Reetro prints Art Forms of Nature in Germany on FSC-certified papers with a matte coating. The plates retain their quiet, paper-like character and can be framed behind glass or stretched onto canvas without difficulty. For larger wall surfaces, the XXL format is recommended, as it allows the lithographs' fine linework to come through with particular clarity.

Art-Historical Context

Art Forms of Nature emerged at the intersection of natural science, Art Nouveau and early design theory. Architects such as René Binet drew directly on Haeckel's radiolarian plates — most visibly in the entrance portal of the 1900 Paris World Exhibition. Émile Gallé and the artists of the Vienna Secession also absorbed ideas from the biological forms Haeckel documented.

During the twentieth century the work remained present but was also critically reassessed: Haeckel's stylised representations deviated at certain points from biological reality. For those hanging the plates today, that is less relevant than the formal achievement they represent. Displaying Art Forms of Nature brings a piece of the history of science into a room — one that can equally be read as an autonomous work of graphic art.

Häufige Fragen

  • 01

    Who created Art Forms of Nature?

    Art Forms of Nature was created by the German zoologist Ernst Haeckel (1834–1919). Between 1899 and 1904 he published a total of one hundred plates, issued in ten instalments and released as a complete edition in Leipzig and Vienna in 1904. The lithographs were executed largely by Adolf Giltsch from Haeckel's detailed preparatory drawings. Haeckel was Professor of Zoology at the University of Jena and is regarded as one of the most important popularisers of evolutionary theory in the German-speaking world.

  • 02

    Which motifs from Art Forms of Nature work best as wall art?
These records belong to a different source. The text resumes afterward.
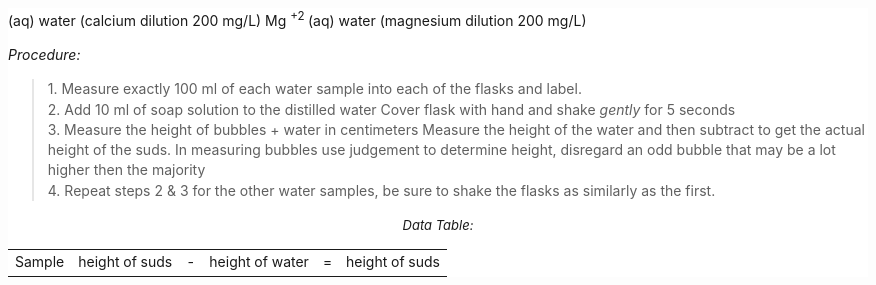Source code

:   </sup>
  (aq) water (calcium dilution 200 mg/L) Mg
  <sup>
   +2
  </sup>
  (aq) water (magnesium dilution 200 mg/L)
 </p>
<p>
  <i>
   Procedure:
  </i>
 </p>
<blockquote>
  <dl>
   <dt>
    1. Measure exactly 100 ml of each water sample into each of the flasks and label.
    <dt>
     2. Add 10 ml of soap solution to the distilled water Cover flask with hand and shake
     <i>
      gently
     </i>
     for 5 seconds
     <dt>
      3. Measure the height of bubbles + water in centimeters Measure the height of the water and then subtract to get the actual height of the suds. In measuring bubbles use judgement to determine height, disregard an odd bubble that may be a lot higher then the majority
      <dt>
       4. Repeat steps 2 &amp; 3 for the other water samples, be sure to shake the flasks as similarly as the first.
      </dt>
     </dt>
    </dt>
   </dt>
  </dl>
 </blockquote>
 <center>
  <i>
   <font size="-1">
    Data Table:
   </font>
  </i>
 </center>
 <table border="0">
  <tr>
   <td>
    Sample
   </td>
   <td>
    height of suds
   </td>
   <td>
    -
   </td>
   <td>
    height of water
   </td>
   <td>
    =
   </td>
   <td>
    height of suds
    <i>
    </i>
   </td>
    The radiolarian plates are particularly sought after, because their geometric rigour translates readily into modern interiors. Jellyfish plates such as Discomedusae also work very well in tall vertical formats, as the trailing tentacles reinforce the vertical picture axis. Botanical motifs — orchids, ferns, diatoms — suit quieter living areas, while bats and hummingbirds, with their symmetrical rows, recall classical museum display cases and sit well in a study or library.

  • 03

    Are the Art Forms of Nature plates in the public domain?

    Yes. Ernst Haeckel died in 1919, which means his works have been in the public domain in Germany and most other countries since the early 1990s. The plates may therefore be reproduced and printed freely. Quality differences arise from the scan sources used, the degree of colour correction applied and the printing process. High-quality reproductions work from high-resolution library scans and preserve the warm paper toning of the originals rather than artificially brightening them.

  • 04

    What format is appropriate for a plate from Art Forms of Nature?

    The original plates are portrait-format sheets of approximately 27 × 36 cm. For domestic interiors, sizes from 50 × 70 cm work well; on generous walls, 70 × 100 cm or larger is appropriate. When hanging several plates as a series, format and frame should be identical, with a gap of ideally four to six centimetres between each image. For a single piece above a sofa or sideboard, a format roughly two-thirds the width of the furniture beneath it tends to sit well.

  • 05

    What material is best suited for Art Forms of Nature prints?

    Matte premium paper from 200 g/m² is the natural choice: it renders the fine lithographic lines without glare and stays closest to the historical character of the originals. Premium canvas suits organic motifs such as jellyfish, where the texture complements the soft linework. Aluminium wall prints, by contrast, underscore the geometric precision of the radiolarian plates. Reetro prints all Art Forms of Nature editions in Germany on FSC-certified matte paper, so different material variants can be combined within a single series without any visual mismatch.